From a theoretical perspective, this study reinforces the role of entropy as a unifying criterion that integrates return, risk, and diversification into a single coherent framework. Unlike traditional mean–variance optimization, which treats these dimensions separately and is highly sensitive to distributional assumptions, entropy-based approaches are distribution-free and more robust to structural breaks and estimation risk. By bridging statistical theory with portfolio construction, WSE demonstrates that diversification can be formalized not only as a heuristic but as a mathematically rigorous optimization objective.
From a practical perspective, the WSE framework provides a transparent and tractable methodology for asset allocation in volatile environments such as cryptocurrency markets. Its flexibility allows for integration with external signals—such as liquidity, trading activity, or investor confidence—that are crucial in markets characterized by informational asymmetries and rapid structural changes. As such, WSE can support applications ranging from crypto index design and stablecoin baskets to algorithmic trading strategies and institutional portfolio management.
The broader relevance of WSE lies in its potential adoption within institutional and regulatory contexts. By ensuring balanced allocations even under uncertainty, entropy-based models could complement risk-based capital requirements for pension funds, insurers, or asset managers operating under solvency constraints. This highlights entropy’s capacity not only as a theoretical innovation but also as a policy-relevant tool for enhancing financial stability. In particular, its distribution-free nature makes WSE an attractive candidate for stress-testing frameworks, where traditional variance-based measures fail to capture tail dependencies and market shocks.

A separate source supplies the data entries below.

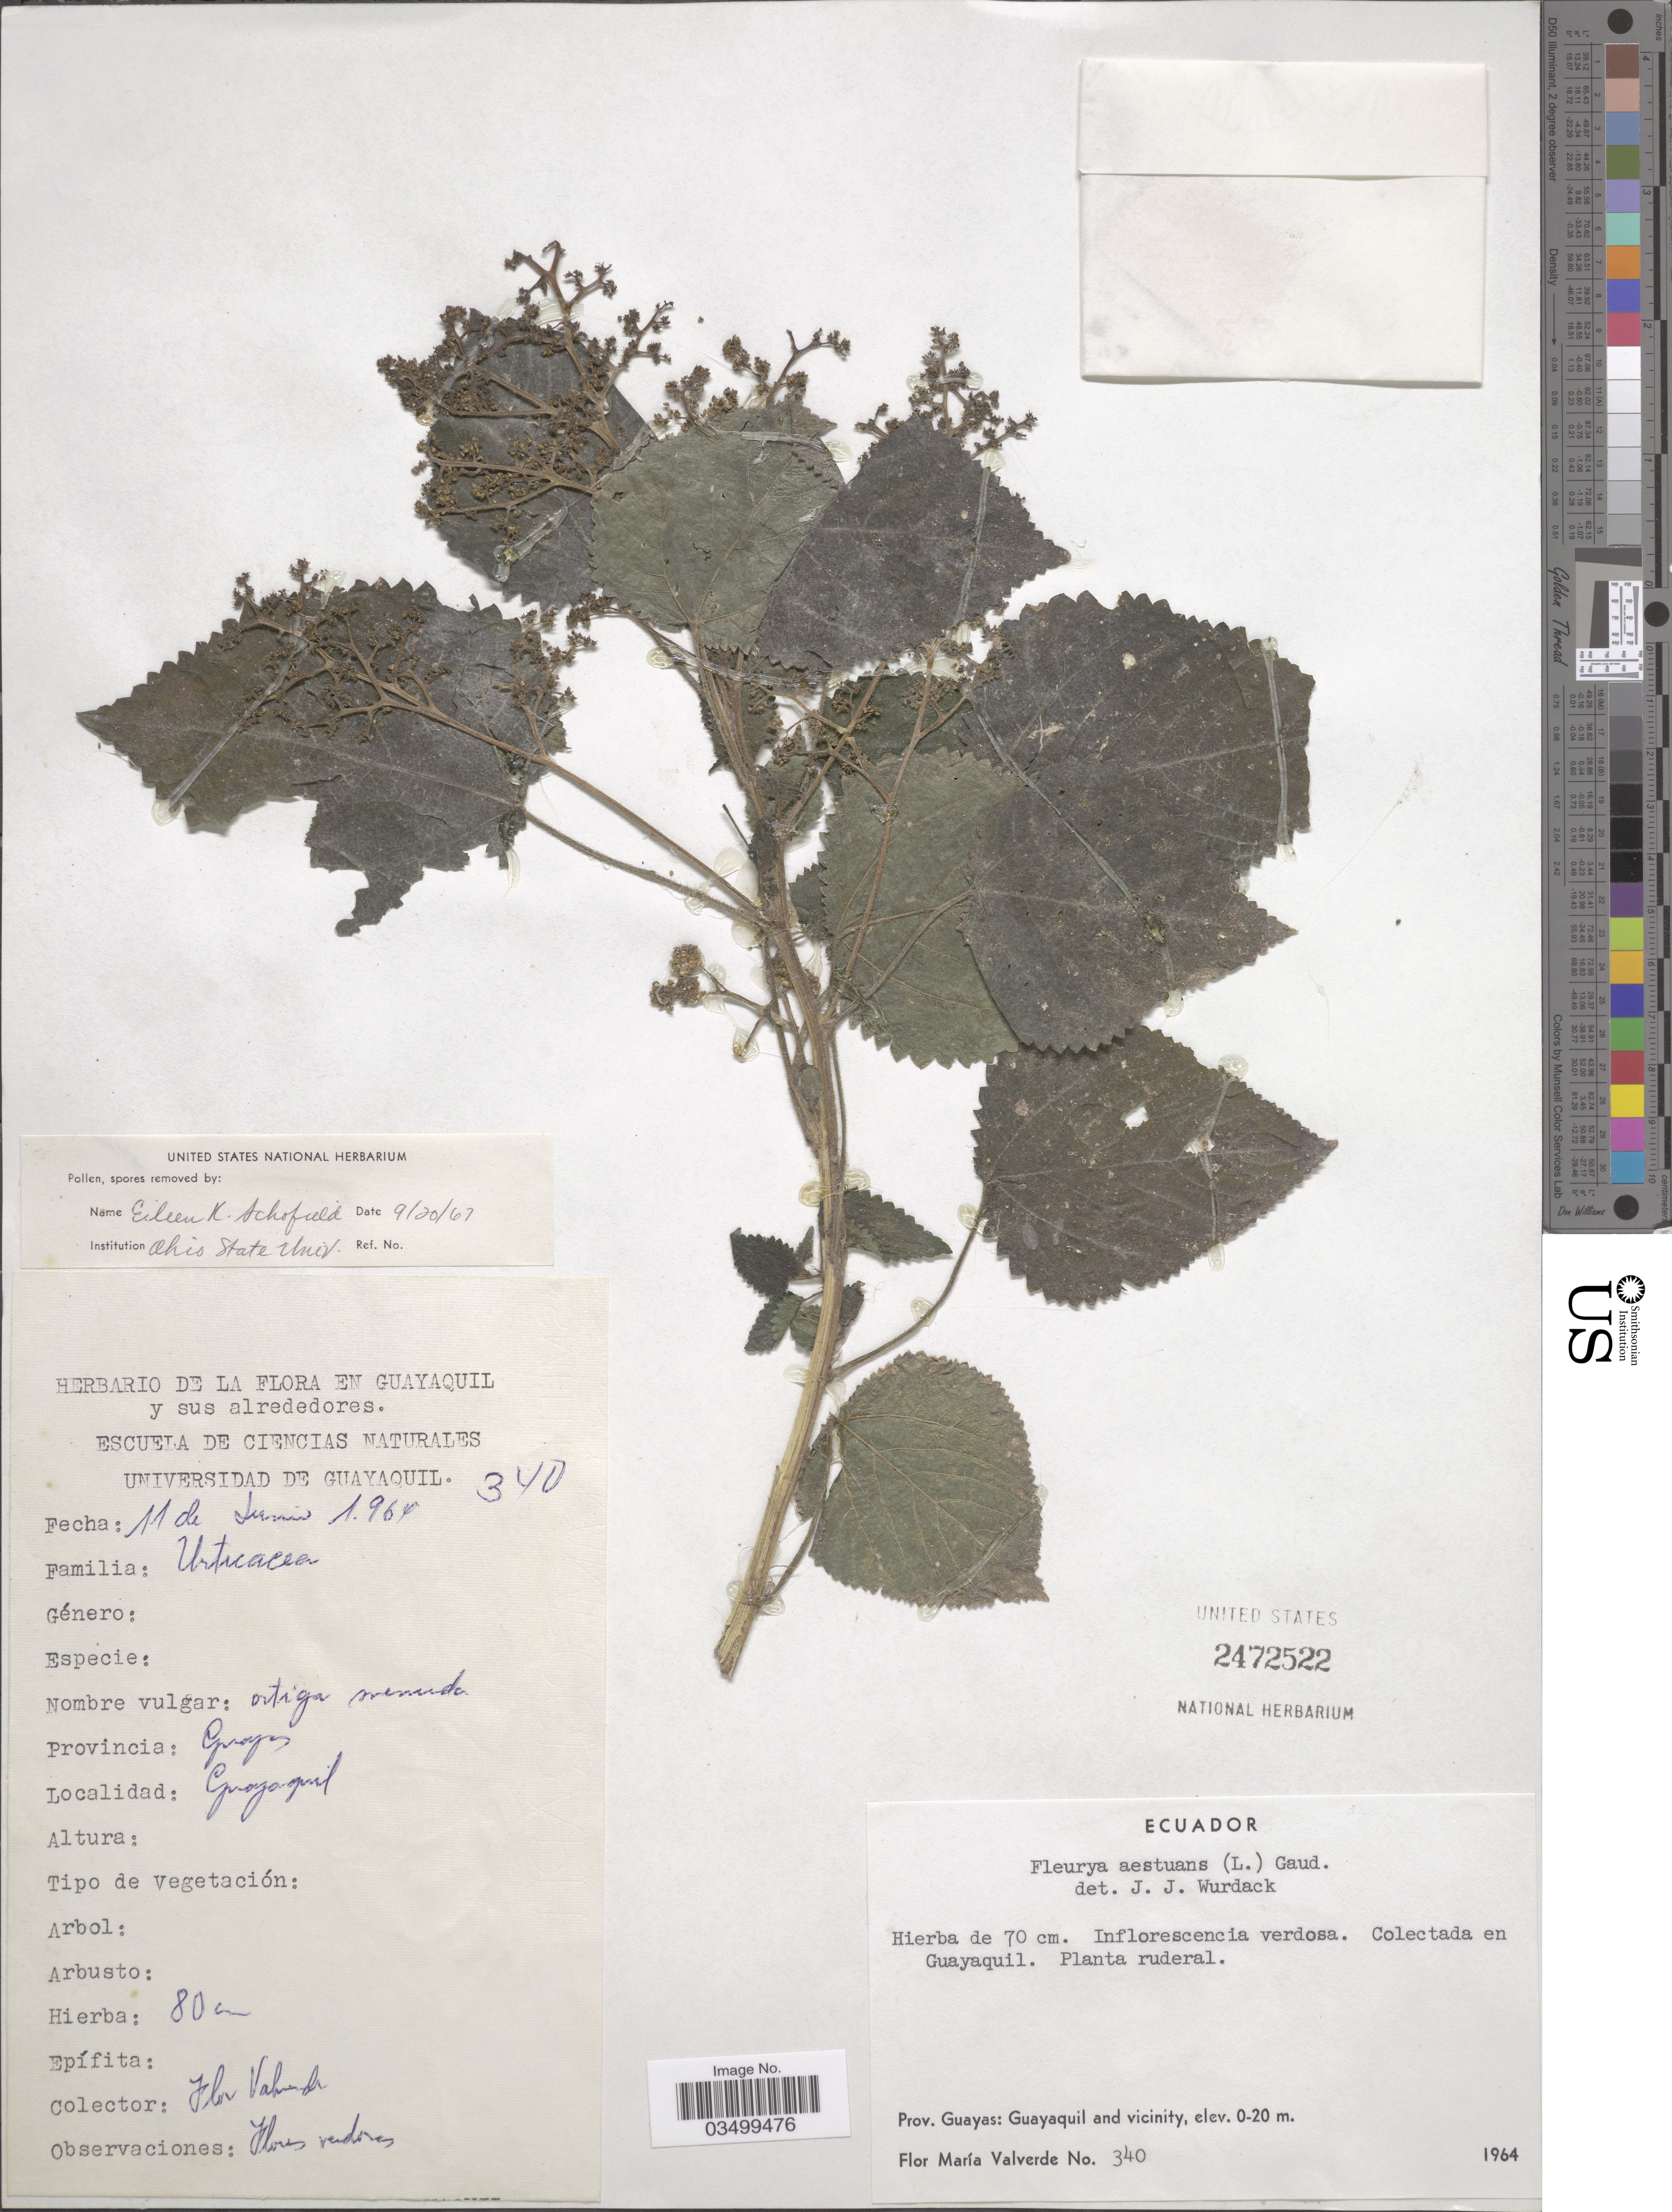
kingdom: Plantae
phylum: Tracheophyta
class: Magnoliopsida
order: Rosales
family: Urticaceae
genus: Laportea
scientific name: Laportea aestuans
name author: (L.) Chew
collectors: F. M. Valverde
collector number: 340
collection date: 1964-06-11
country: Ecuador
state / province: Guayas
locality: Guayaquil and vicinity.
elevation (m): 0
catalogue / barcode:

Looking forward, several research directions appear promising. Future work may extend the WSE framework to multi-period settings with dynamic rebalancing, allowing portfolios to adapt over time to changing market conditions. Moreover, combining WSE with generalized entropy measures such as Tsallis or Kaniadakis could further enhance its ability to capture nonlinear dependencies and tail risks. Finally, the integration of entropy-based optimization with machine learning and reinforcement learning offers exciting opportunities for developing adaptive, data-driven allocation strategies tailored to the rapidly evolving landscape of digital finance and decentralized markets. Beyond technical extensions, linking entropy-based portfolio design to sustainability criteria and green finance initiatives could open new avenues for responsible investment strategies aligned with environmental and social objectives. Overall, the extended empirical validation and the notational refinements implemented in this version have further reinforced both the theoretical grounding and the practical applicability of the WSE model.